Semiconductor developer NVIDIA (NASDAQ: NVDA) last night released strong results for the fourth quarter with a side to optimistic forecasts for the next reporting period. The stock fell as much as 8.5% on Thursday anyway, as sometimes even an astonishing analytics report isn’t quite enough to support a booming stock like NVIDIA’s.

So what

In the fourth quarter of 2020, NVIDIA’s revenue grew 62% year-over-year to $ 5 billion. Adjusted earnings climbed 64% higher, landing at $ 3.10 per diluted share. Your average analyst would have settled a profit of nearly $ 2.81 per share on sales of around $ 4.82 billion. The excellent results were driven by strong demand for data center processors and gaming products from NVIDIA.

In the report, NVIDIA shares had gained 112% in 52 weeks. The stock traded at a nosebleed 95 times trailing profit and 86 times free cash flow, paving the way for a significant price drop despite a strong earnings report. Today, you can grab NVIDIA stock for slightly less sky-high valuation ratios of 93 times adjusted earnings or 71 times free cash flow.

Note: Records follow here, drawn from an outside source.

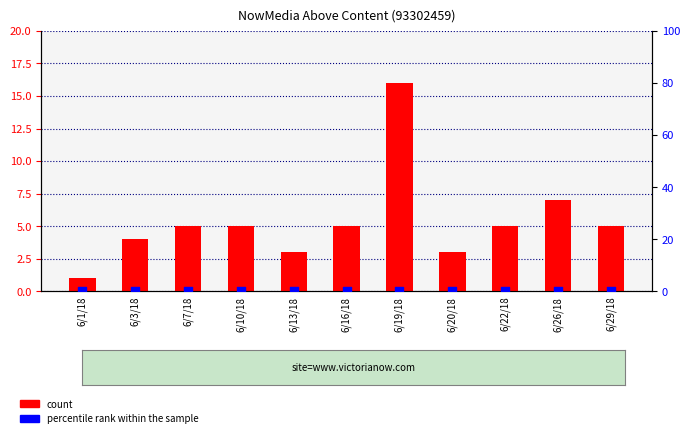

At how many categories does at least one series exceed 4?

7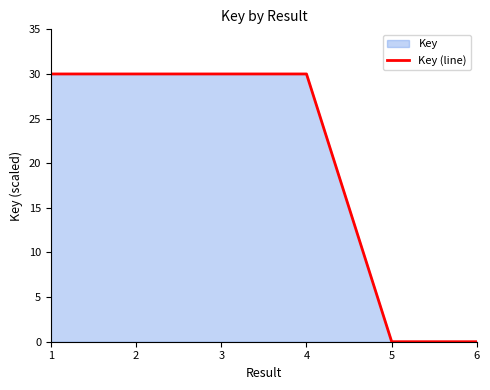

What is the difference between the maximum and minimum values?

30.0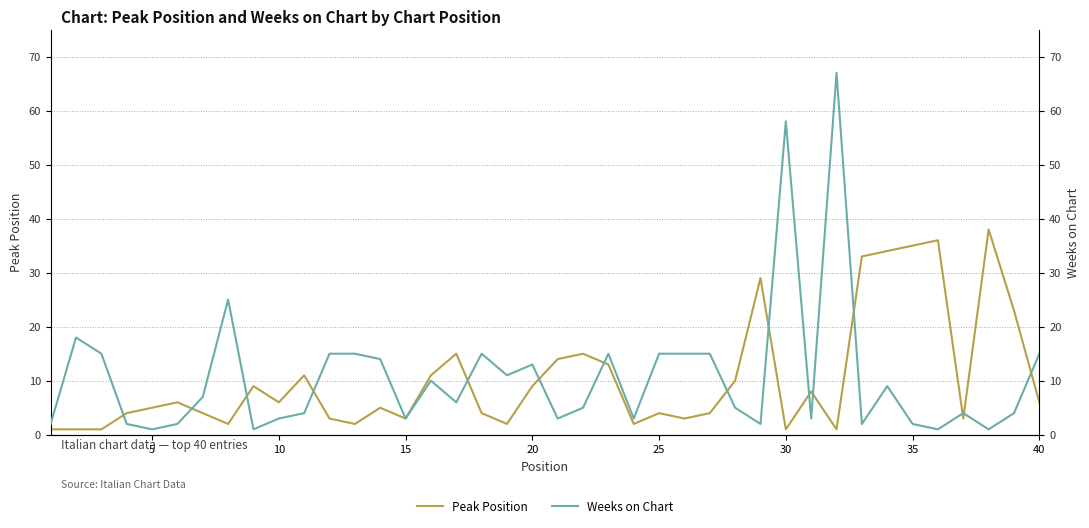

The value of Peak Position at 35 is 10. True or false?

False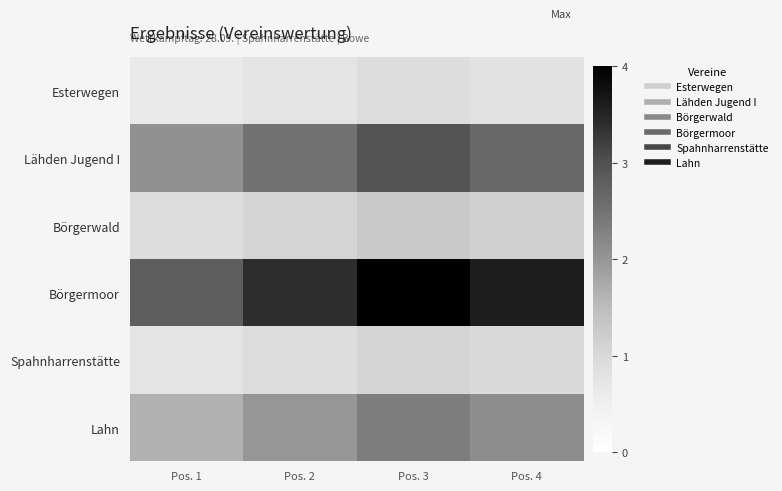

Which series has the widest spread of values?

Börgermoor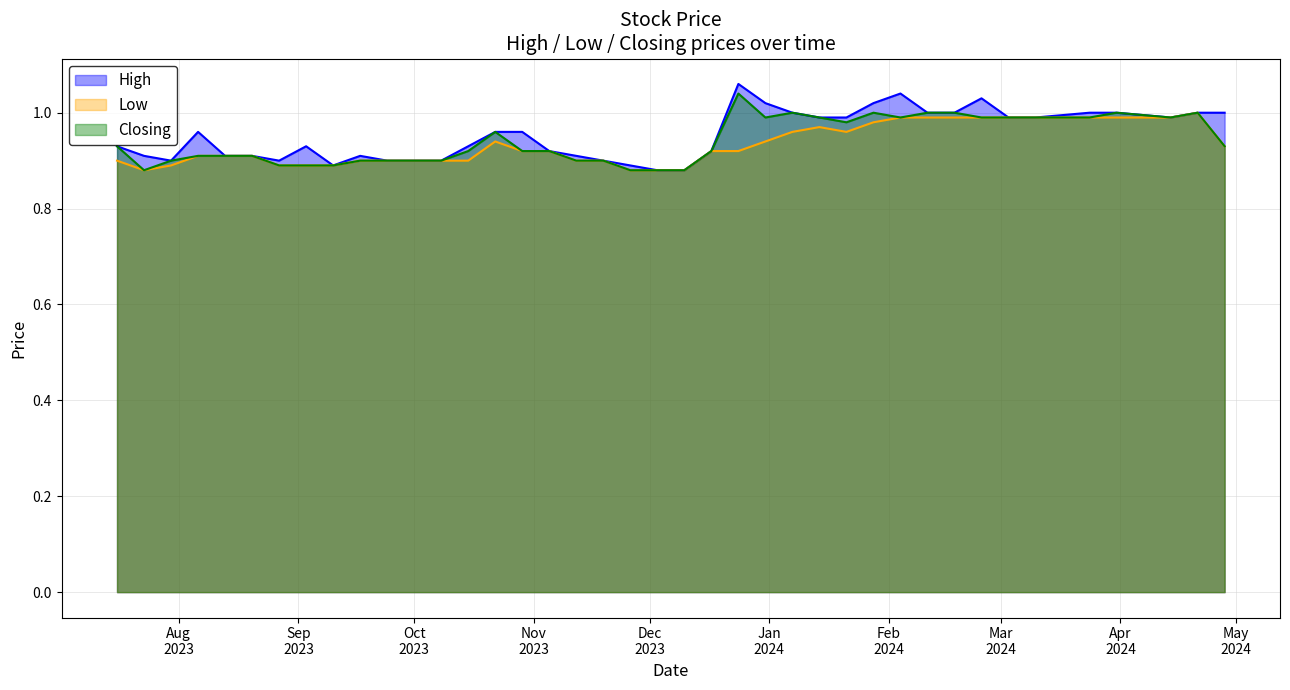

Which series has the widest spread of values?

High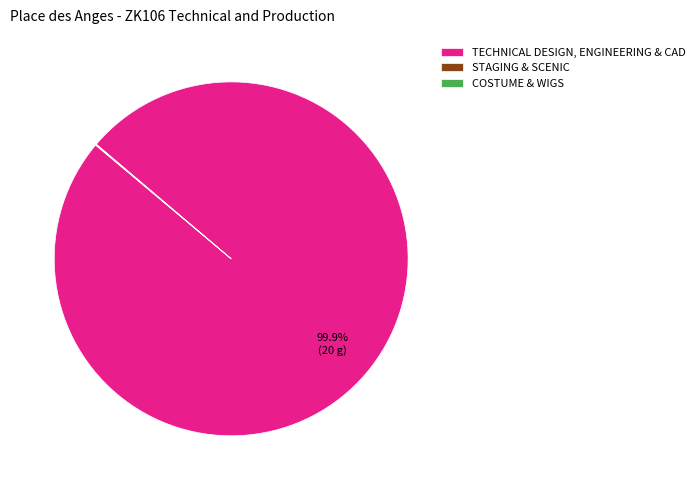

Is there any slice that represents more than half of the pie?

Yes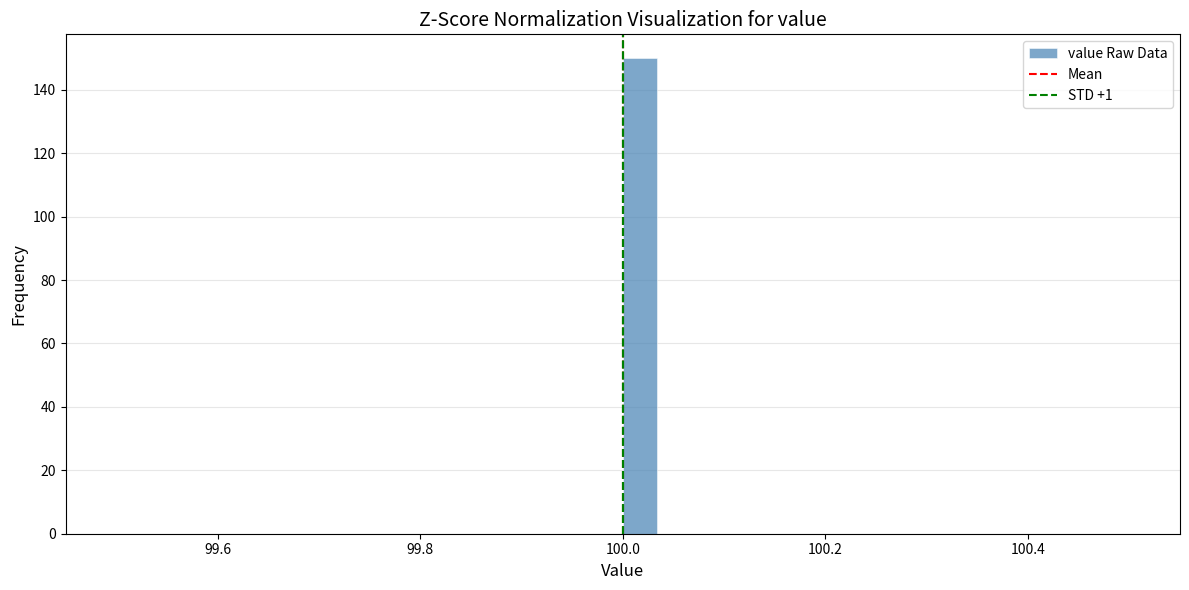

Read against the x-axis, roughly where is the centre of the tallest bar?

100.02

A rendering of the Nvidia logo embossed on a green material.

Image source: NVIDIA.

Now what

Some investors are also worried about artificial growth resulting from the rise in cryptocurrency prices. Specifically, NVIDIA graphics processors are very efficient at mining. Ethereum (CRYPTO: ETH) smart contract tokens and cryptocurrency have seen prices skyrocket 568% over the past year. If Ethereum miners buy tons of NVIDIA graphics cards, that leaves fewer units on store shelves for real gamers. All of this occurs during a shortage of semiconductor manufacturing capacity, which further constrains processor supplies. This all sounds like good news for NVIDIA, but the idea is that it also exposes the company to significant market risk if Ethereum prices collapse again, killing demand for token mining hardware. .

NVIDIA management has recognized this concern and has taken steps to limit the attractiveness of Ethereum mining of its gaming hardware. Additionally, CEO Jensen Huang argues that the cryptocurrency mining market represents a relatively small share of the end-user market for his business. Hyper-specialized application-specific integrated circuits (ASICs) play a much larger role in the crypto-mining industry.

“I think it will be part of our business. It won’t become hugely important no matter what and the reason is that when it starts to grow, more ASICs will hit the market, what kinds of are muting it Huang said on the fourth quarter earnings call. “When the market gets smaller, it’s harder for ASICs to support R&D and therefore one-off miners, industrial miners come back and then we’ll create [cryptocurrency mining processors]. And so we expect this to be a small part of our business as we move forward. “

The company can’t figure out how people end up using the chips it sells, but Huang estimates that around $ 200 million in gaming product sales this quarter came from mining enthusiasts. That’s just 8% of a $ 2.5 billion premium transport.

All of this to say that NVIDIA’s post-profit correction may have been magnified by Ethereum’s mining risk, and this particular threat doesn’t seem so threatening. Therefore, you could argue that NVIDIA shares are selling at a discount today – despite the sky-high valuation ratios.